Cacetada, eu estou vendo, aqui, na outra aba do meu chapéu, digo, do meu Firefox, um espetáculo dos mais inesperados da minha vida. Um crossoverzão na maior cara-de-pau… embora desta vez esta seja envernizada e tradada contra cupins.
Eu sabia que a Hanna-Barbera enquanto empresa de verdade, deixou de existir por volta de 1995/96, sendo adquirida por outra empresa,e que essa empresa foi comprada pela Warner. A compra foi criticada justamente por conta disso, afinal não existe CADE para desenhos animados nos Estados Unidos. O que eu não imaginava é que agora, eles estão rruntando los trapillos, como diria o Ligeirinho.
E olha que, na minha opinião, há um grande degrau entre uns e outros. Os Looney Tunes foram criados nos primórdios da animação – ou nem tanto, para o mais antigo deles entrar em domínio público vai demorar, ainda, mas eles são experientes, já os personagens da Hanna Barbearia foram criados muitos anos depois, em escala industrial, usando técnicas mandrakes de animação parcial – mais ou menos como a pseudo-animção de hoje, de séries como Chaotic e pseudo-séries como Zicky Zira. E ás vezes eram criados às pencas, ou até baseados uns nos outros – vide o par Flintstones e Jetsons, que gerou discussões dentro da própria empresa. Não eram criações geniais como os Looney Tunes, nascidos com um certo intervalo entre um e outro (parece que eles tem até “data de nascimento” conhecida, preciso pesquisar por aí, mas isso já apareceu no canal Warner Channel quando ele ainda não era o canal do Friends.)

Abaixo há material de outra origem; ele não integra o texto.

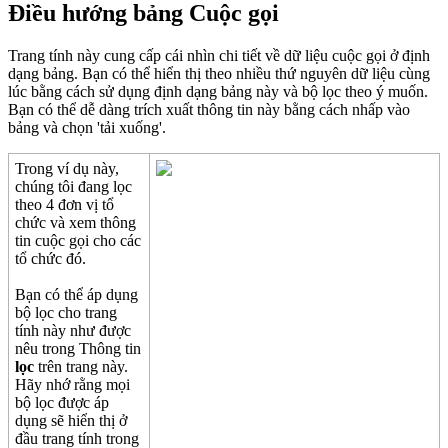
Đ
i
ề
u
h
ư
ớ
ng
b
ả
ng
Cu
ộ
c
g
ọ
i
Trang
t
í
nh
n
à
y
cung
c
ấ
p
c
á
i
nh
ì
n
chi
ti
ế
t
v
ề
d
ữ
li
ệ
u
cu
ộ
c
g
ọ
i
ở
đ
ị
nh
d
ạ
ng
b
ả
ng
.
B
ạ
n
c
ó
th
ể
hi
ể
n
th
ị
theo
nhi
ề
u
th
ứ
nguy
ê
n
d
ữ
li
ệ
u
c
ù
ng
l
ú
c
b
ằ
ng
c
á
ch
s
ử
d
ụ
ng
đ
ị
nh
d
ạ
ng
b
ả
ng
n
à
y
v
à
b
ộ
l
ọ
c
theo
ý
mu
ố
n
.
B
ạ
n
c
ó
th
ể
d
ễ
d
à
ng
tr
í
ch
xu
ấ
t
th
ô
ng
tin
n
à
y
b
ằ
ng
c
á
ch
nh
ấ
p
v
à
o
b
ả
ng
v
à
ch
ọ
n
'
t
ả
i
xu
ố
ng
'
.
Trong
v
í
d
ụ
n
à
y
,
ch
ú
ng
t
ô
i
đ
ang
l
ọ
c
theo
4
đ
ơ
n
v
ị
t
ổ
ch
ứ
c
v
à
xem
th
ô
ng
tin
cu
ộ
c
g
ọ
i
cho
c
á
c
t
ổ
ch
ứ
c
đ
ó
.
B
ạ
n
c
ó
th
ể
á
p
d
ụ
ng
b
ộ
l
ọ
c
cho
trang
t
í
nh
n
à
y
nh
ư
đ
ư
ợ
c
n
ê
u
trong
Th
ô
ng
tin
l
ọ
c
tr
ê
n
trang
n
à
y
.
H
ã
y
nh
ớ
r
ằ
ng
m
ọ
i
b
ộ
l
ọ
c
đ
ư
ợ
c
á
p
d
ụ
ng
s
ẽ
hi
ể
n
th
ị
ở
đ
ầ
u
trang
t
í
nh
trong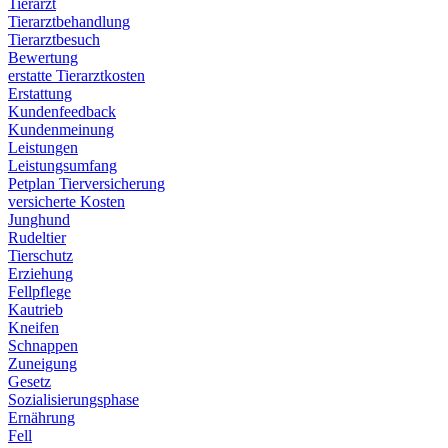
Tierarzt
Tierarztbehandlung
Tierarztbesuch
Bewertung
erstatte Tierarztkosten
Erstattung
Kundenfeedback
Kundenmeinung
Leistungen
Leistungsumfang
Petplan Tierversicherung
versicherte Kosten
Junghund
Rudeltier
Tierschutz
Erziehung
Fellpflege
Kautrieb
Kneifen
Schnappen
Zuneigung
Gesetz
Sozialisierungsphase
Ernährung
Fell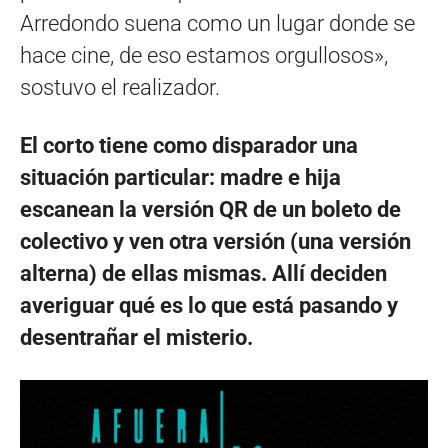
Arredondo suena como un lugar donde se
hace cine, de eso estamos orgullosos»,
sostuvo el realizador.
El corto tiene como disparador una
situación particular: madre e hija
escanean la versión QR de un boleto de
colectivo y ven otra versión (una versión
alterna) de ellas mismas. Allí deciden
averiguar qué es lo que está pasando y
desentrañar el misterio.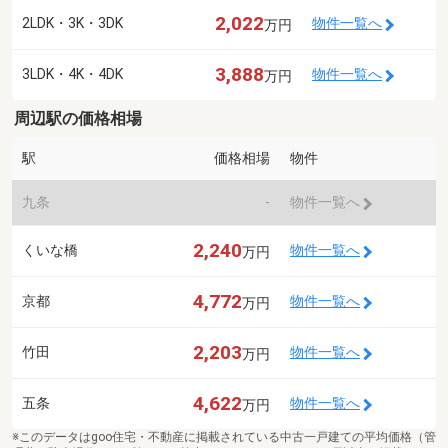
2,022
2LDK・3K・3DK
物件一覧へ
万円
3,888
3LDK・4K・4DK
物件一覧へ
万円
周辺駅の価格相場
駅
価格相場
物件
九条
-
物件一覧へ
2,240
くいな橋
物件一覧へ
万円
4,772
京都
物件一覧へ
万円
2,203
竹田
物件一覧へ
万円
4,622
五条
物件一覧へ
万円
※このデータはgoo住宅・不動産に掲載されている中古一戸建ての平均価格（管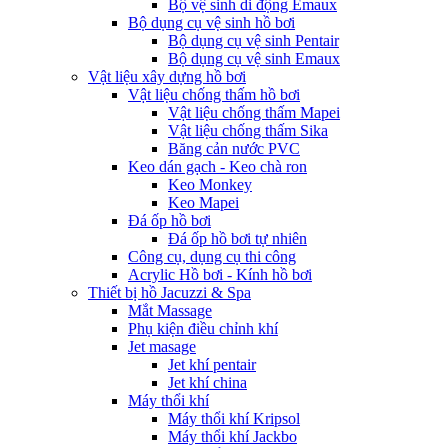
Bộ vệ sinh di động Emaux
Bộ dụng cụ vệ sinh hồ bơi
Bộ dụng cụ vệ sinh Pentair
Bộ dụng cụ vệ sinh Emaux
Vật liệu xây dựng hồ bơi
Vật liệu chống thấm hồ bơi
Vật liệu chống thấm Mapei
Vật liệu chống thấm Sika
Băng cản nước PVC
Keo dán gạch - Keo chà ron
Keo Monkey
Keo Mapei
Đá ốp hồ bơi
Đá ốp hồ bơi tự nhiên
Công cụ, dụng cụ thi công
Acrylic Hồ bơi - Kính hồ bơi
Thiết bị hồ Jacuzzi & Spa
Mắt Massage
Phụ kiện điều chỉnh khí
Jet masage
Jet khí pentair
Jet khí china
Máy thổi khí
Máy thổi khí Kripsol
Máy thổi khí Jackbo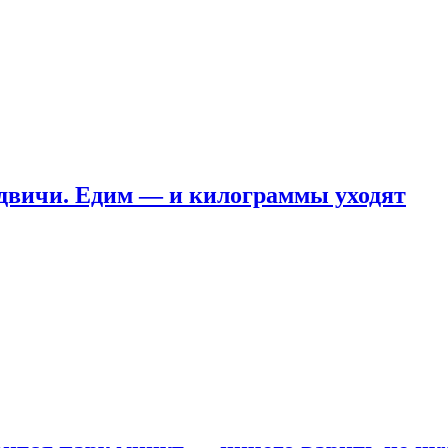
ндвичи. Едим — и килограммы уходят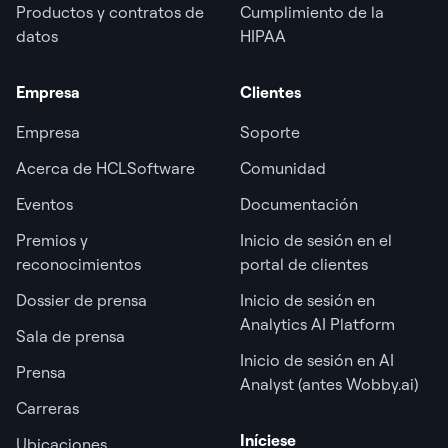
Productos y contratos de
Cumplimiento de la
datos
HIPAA
Empresa
Clientes
Empresa
Soporte
Acerca de HCLSoftware
Comunidad
Eventos
Documentación
Premios y
Inicio de sesión en el
reconocimientos
portal de clientes
Dossier de prensa
Inicio de sesión en
Analytics AI Platform
Sala de prensa
Inicio de sesión en AI
Prensa
Analyst (antes Wobby.ai)
Carreras
Iníciese
Ubicaciones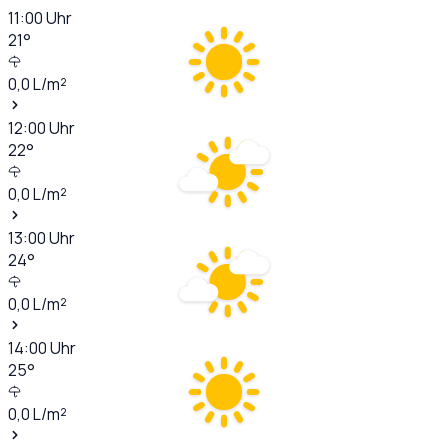
11:00
Uhr
21
°
0,0
L/m²
12:00
Uhr
22
°
0,0
L/m²
13:00
Uhr
24
°
0,0
L/m²
14:00
Uhr
25
°
0,0
L/m²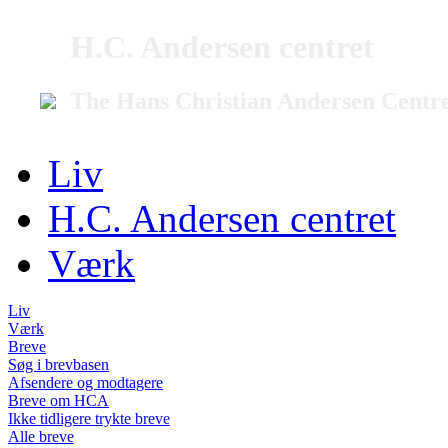
H.C. Andersen centret
The Hans Christian Andersen Centr
Liv
H.C. Andersen centret
Værk
Liv
Værk
Breve
Søg i brevbasen
Afsendere og modtagere
Breve om HCA
Ikke tidligere trykte breve
Alle breve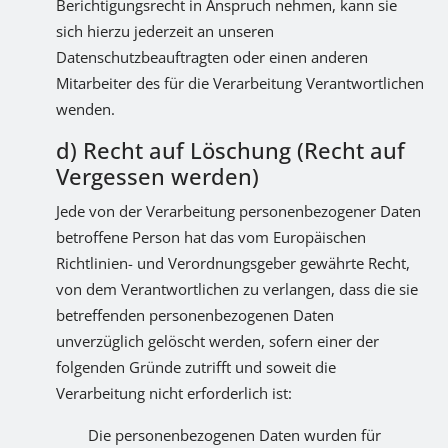
Berichtigungsrecht in Anspruch nehmen, kann sie
sich hierzu jederzeit an unseren
Datenschutzbeauftragten oder einen anderen
Mitarbeiter des für die Verarbeitung Verantwortlichen
wenden.
d) Recht auf Löschung (Recht auf
Vergessen werden)
Jede von der Verarbeitung personenbezogener Daten
betroffene Person hat das vom Europäischen
Richtlinien- und Verordnungsgeber gewährte Recht,
von dem Verantwortlichen zu verlangen, dass die sie
betreffenden personenbezogenen Daten
unverzüglich gelöscht werden, sofern einer der
folgenden Gründe zutrifft und soweit die
Verarbeitung nicht erforderlich ist:
Die personenbezogenen Daten wurden für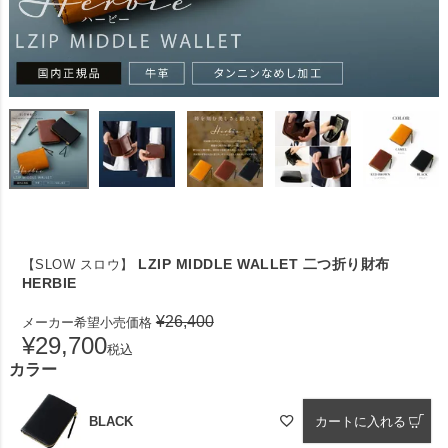
LZIP MIDDLE WALLET 二つ折り財布
【SLOW スロウ】
HERBIE
¥
26,400
メーカー希望小売価格
¥
29,700
税込
カラー
BLACK
カートに入れる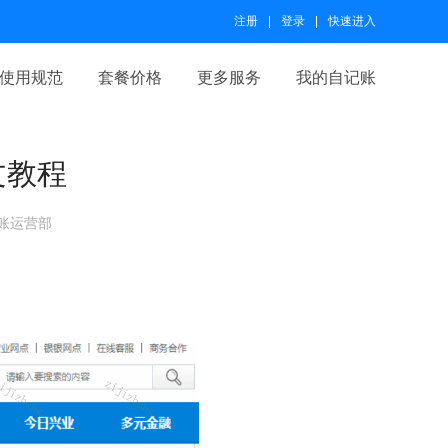
注册
登录
快速进入
使用规范
套餐价格
更多服务
我的自记账
文教程
账运营部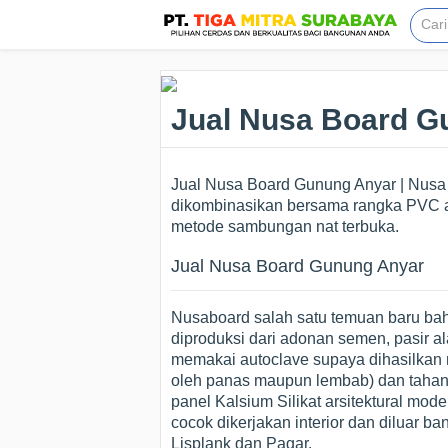
Jual Nusa Board G
Jual Nusa Board Gunung Anyar | Nus
dikombinasikan bersama rangka PVC a
metode sambungan nat terbuka.
Jual Nusa Board Gunung Anyar
Nusaboard salah satu temuan baru bah
diproduksi dari adonan semen, pasir a
memakai autoclave supaya dihasilkan ma
oleh panas maupun lembab) dan tahan 
panel Kalsium Silikat arsitektural mo
cocok dikerjakan interior dan diluar ba
Lisplank dan Pagar.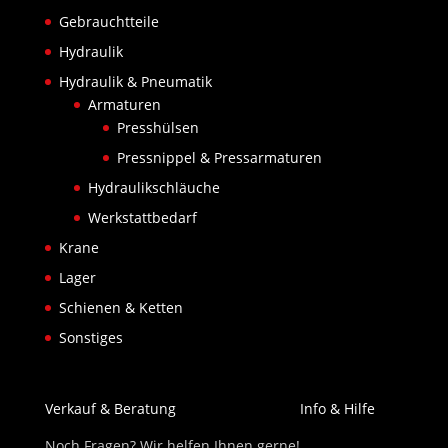
Gebrauchtteile
Hydraulik
Hydraulik & Pneumatik
Armaturen
Presshülsen
Pressnippel & Pressarmaturen
Hydraulikschläuche
Werkstattbedarf
Krane
Lager
Schienen & Ketten
Sonstiges
Verkauf & Beratung
Info & Hilfe
Noch Fragen? Wir helfen Ihnen gerne!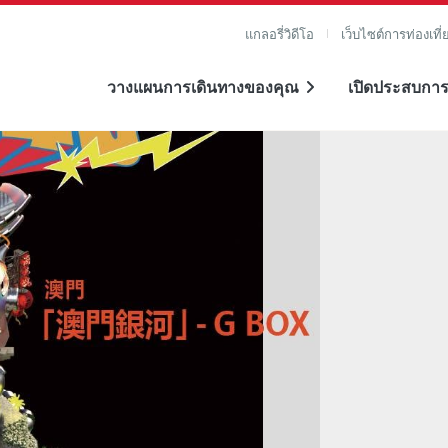
แกลอรี่วิดีโอ
เว็บไซต์การท่องเที่
วางแผนการเดินทางของคุณ
เปิดประสบการ
าย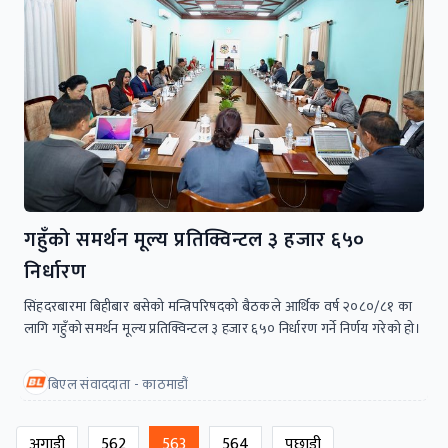
गहुँको समर्थन मूल्य प्रतिक्विन्टल ३ हजार ६५०
निर्धारण
सिंहदरबारमा बिहीबार बसेको मन्त्रिपरिषदको बैठकले आर्थिक वर्ष २०८०/८१ का
लागि गहुँको समर्थन मूल्य प्रतिक्विन्टल ३ हजार ६५० निर्धारण गर्ने निर्णय गरेकाे हाे।
बिएल संवाददाता - काठमाडौं
अगाडी
562
563
564
पछाडी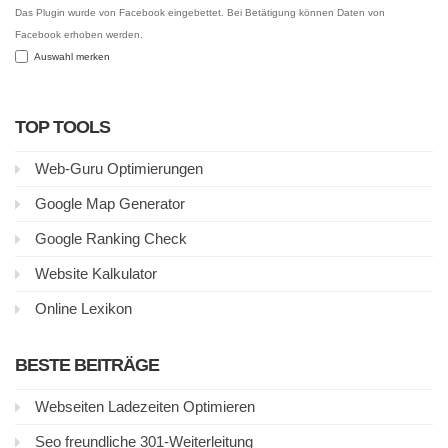
Das Plugin wurde von Facebook eingebettet. Bei Betätigung können Daten von
Facebook erhoben werden.
Auswahl merken
TOP TOOLS
Web-Guru Optimierungen
Google Map Generator
Google Ranking Check
Website Kalkulator
Online Lexikon
BESTE BEITRÄGE
Webseiten Ladezeiten Optimieren
Seo freundliche 301-Weiterleitung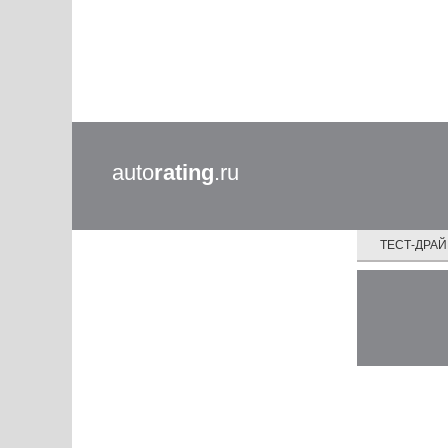
auto
rating
.ru
ТЕСТ-ДРА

Muito embora ambos sejam igualmente comerciais, no final das contas, com centenas de licenciamentos. E era este o branco dos olhos que até então unia Looney Tunes e os personagens da Hanna-Barbera. Mas agora eles andam mais unidos do que os Estados onde pisam. Te cuida, Mickey Mouse.
Um crossover de características não tão absurdas assim foi mostrado na exposição Maurício de Sousa Impublicado, que era a produção de revistas dos Muppet Babies pelos estúdios Maurício de Sousa. Vi duas páginas de perto, em 1996, na Escola Panamericana de Arte, e era muito estranho ver aquelas letras (Carlos Kina?) e aqueles traços (Aluir Amâncio?) à serviço de personagens totalmente diferentes e avessos à cultura brasileira… E cante com a gente: We are the world, we are the children… ou na versão Iarnuou mesmo.